Escape your office–without notifying the boss
By: Alison Granell
- Turn off your phone and leave the office for your lunch break
“Our bodies are designed to deal with stress intermittently, not 24 hours a day,” says David Posen, M.D., the author of The Little Book of Stress Relief. “Removing the source of stress, even for a short time, allows your body to recover, restore, and relax.” Brooks Gump, Ph.D., who found that taking more vacations cuts heart-attack risk, says we need to grab chances to be safe from stressors. “And that may mean going out to lunch and not telling anyone where you go.”
- Load vacation photos onto your work computer
Many vacation researchers practice this trick themselves. “Viewing pictures of a restful scene allows you to recapture the feelings associated with the image,” says Posen. Make them your screen saver or upload them to a free site like Flickr or Picasa for less frequent revisiting.

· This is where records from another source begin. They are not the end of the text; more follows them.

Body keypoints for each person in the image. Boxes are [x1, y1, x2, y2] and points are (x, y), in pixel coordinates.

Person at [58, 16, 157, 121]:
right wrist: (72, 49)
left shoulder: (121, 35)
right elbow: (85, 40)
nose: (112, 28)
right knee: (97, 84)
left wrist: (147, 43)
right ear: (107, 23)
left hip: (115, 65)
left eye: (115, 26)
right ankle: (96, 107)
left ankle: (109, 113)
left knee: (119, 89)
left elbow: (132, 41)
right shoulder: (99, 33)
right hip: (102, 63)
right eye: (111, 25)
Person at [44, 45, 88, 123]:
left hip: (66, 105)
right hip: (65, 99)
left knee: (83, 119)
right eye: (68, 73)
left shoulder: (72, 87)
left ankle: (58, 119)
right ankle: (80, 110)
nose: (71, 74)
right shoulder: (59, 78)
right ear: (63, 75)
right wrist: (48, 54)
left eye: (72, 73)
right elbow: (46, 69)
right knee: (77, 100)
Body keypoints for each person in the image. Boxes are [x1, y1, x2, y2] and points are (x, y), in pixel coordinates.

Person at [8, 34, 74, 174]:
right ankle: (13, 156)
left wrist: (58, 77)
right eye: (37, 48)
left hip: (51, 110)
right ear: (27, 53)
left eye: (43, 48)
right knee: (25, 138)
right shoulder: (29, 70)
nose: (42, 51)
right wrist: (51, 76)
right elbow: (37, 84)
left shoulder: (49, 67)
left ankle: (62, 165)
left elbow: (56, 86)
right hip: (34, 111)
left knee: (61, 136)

- Talk about your trip with coworkers, and relive it with the people who went with you Psychologists call this “rehearsal”–the more (and sooner) you talk about an experience, the better it lodges in your memory, says George Loewenstein, Ph.D., a professor of psychology at Carnegie Mellon University. “You may think it’s cheesy to give a slideshow,” he says, “but the benefit of boring your friends and neighbors is that you’re more likely to retain the experience yourself.”
- Go back outside
Chances are, you spent much of your trip outdoors. Keep it up when you return home. Columbia University researchers found that exposure to the negative air ions created when air molecules are exposed to sunlight, radiation, moving air, and water generated feelings of alertness, mental clarity, and elevated mood. Tip: Those ions exist outside your office, too.

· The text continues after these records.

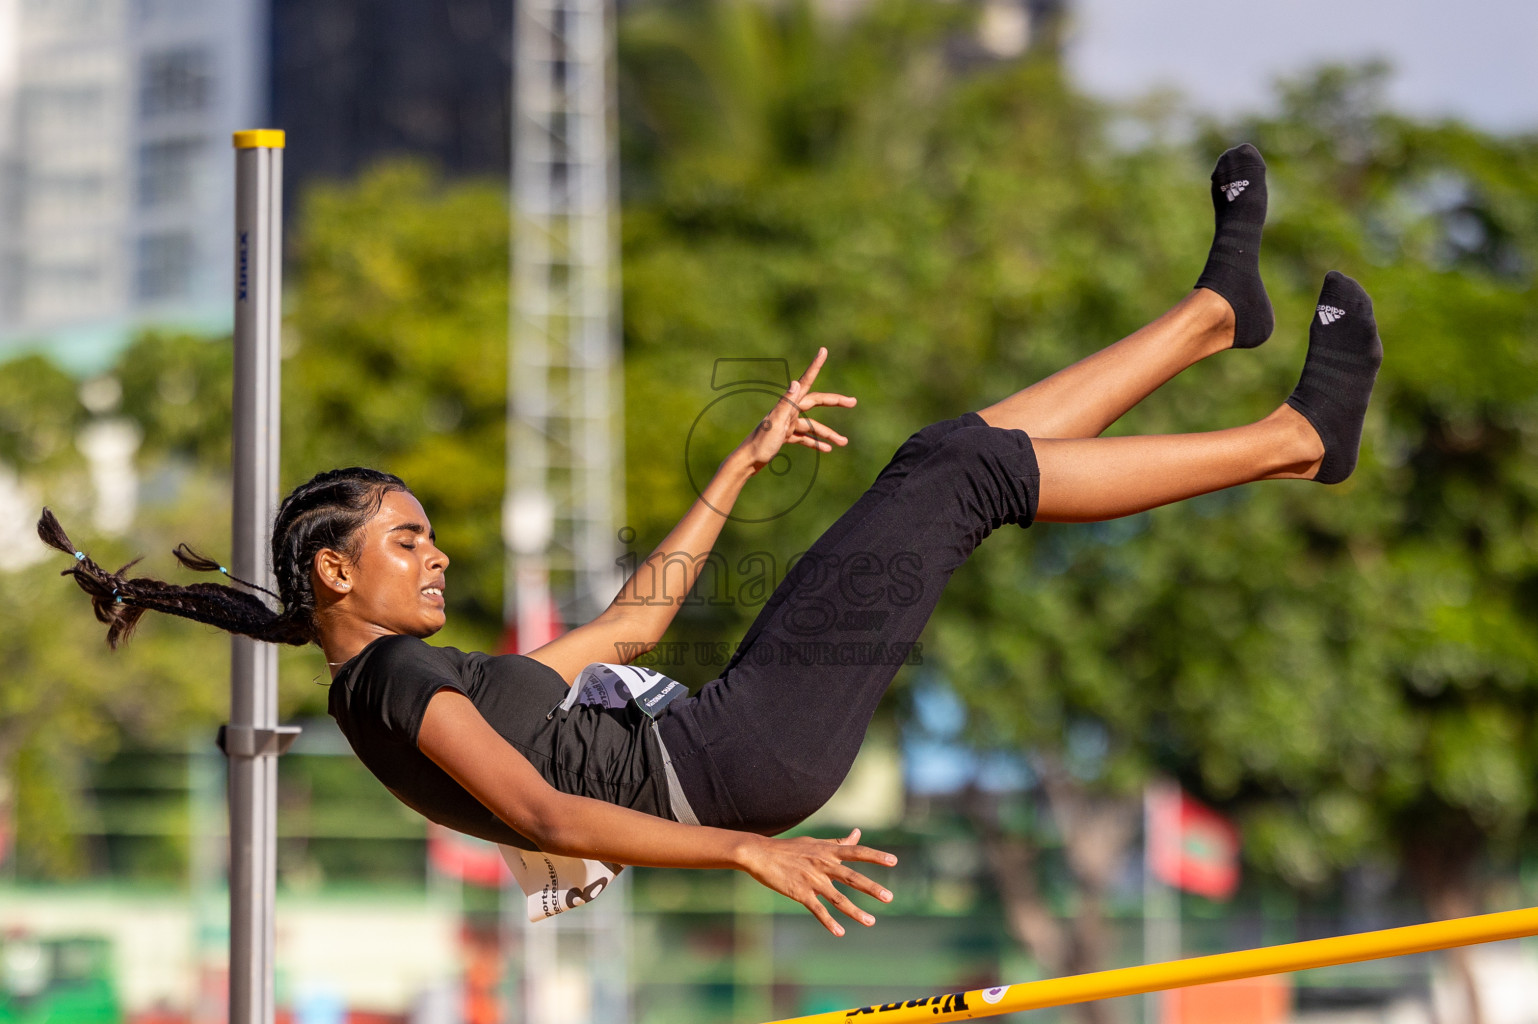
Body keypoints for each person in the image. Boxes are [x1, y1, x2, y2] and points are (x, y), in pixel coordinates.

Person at [41, 144, 1381, 937]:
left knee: (941, 460)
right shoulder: (387, 683)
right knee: (957, 478)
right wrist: (747, 850)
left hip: (724, 745)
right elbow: (553, 817)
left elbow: (630, 626)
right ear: (335, 572)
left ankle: (1212, 318)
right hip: (726, 767)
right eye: (408, 538)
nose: (436, 556)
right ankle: (1291, 440)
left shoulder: (435, 679)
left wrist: (737, 468)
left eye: (429, 534)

- Re-create the sounds that lulled you on vacation
The steady, calming sound of waves, for instance: “The natural rhythm of the waves’ ebb and flow helps slow the mind and relax the body,” says Alan Keck, Psy.D., a psychologist with a private practice in Altamonte Springs, Florida, whose specialties include clinical hypnosis. Slip on your earphones and download a 15-minute nature-sound mp3 for $2 at soundsleeping.com.

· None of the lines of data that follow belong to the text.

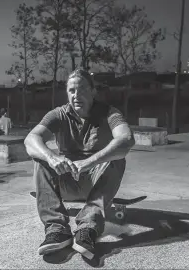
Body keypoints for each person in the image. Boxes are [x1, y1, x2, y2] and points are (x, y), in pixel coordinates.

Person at [24, 69, 134, 259]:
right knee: (40, 158)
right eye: (72, 90)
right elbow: (31, 139)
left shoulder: (109, 112)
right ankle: (57, 229)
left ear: (93, 91)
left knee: (117, 159)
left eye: (82, 90)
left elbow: (126, 139)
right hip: (67, 181)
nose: (76, 95)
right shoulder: (59, 114)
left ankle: (87, 228)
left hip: (96, 182)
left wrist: (89, 162)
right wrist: (51, 157)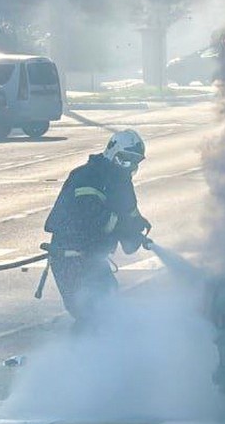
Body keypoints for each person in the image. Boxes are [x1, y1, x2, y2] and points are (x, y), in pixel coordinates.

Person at [44, 129, 152, 327]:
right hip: (70, 257)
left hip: (92, 258)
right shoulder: (87, 176)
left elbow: (129, 213)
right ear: (111, 151)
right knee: (90, 313)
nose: (129, 166)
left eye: (134, 162)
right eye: (124, 159)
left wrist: (138, 228)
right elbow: (93, 219)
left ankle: (104, 354)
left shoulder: (121, 182)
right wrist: (123, 227)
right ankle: (78, 355)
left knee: (109, 306)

- Breathe deeply, as you did on vacation
(And as you probably don’t, hunched over your keyboard). Close your eyes, place both feet on the floor, and breathe deeply through your nose for 5 to 10 minutes. This is an example of body-focused meditation. “Deep breaths stretch out muscles in your chest and diaphragm and alert your mind that you’re ready to relax,” says Peg Baim, clinical director of the training center at the Bensen-Henry Institute for Mind Body Medicine at Massachusetts General Hospital.
- Keep a vacation scent in an office drawer
Like that resort soap you swiped, the sunscreen you used at the beach, a sachetof Provençal herbs, or an envelope you stashed with pine needles. “Scent becomes strongly connected to whatever you felt when you first came into contact with it,” says Rachel Herz, Ph.D., author of The Scent of Desire. The parts of the brain that regulate emotion, memory, and smell are close neighbors; they’ll transport you back even when the vacation seems far off.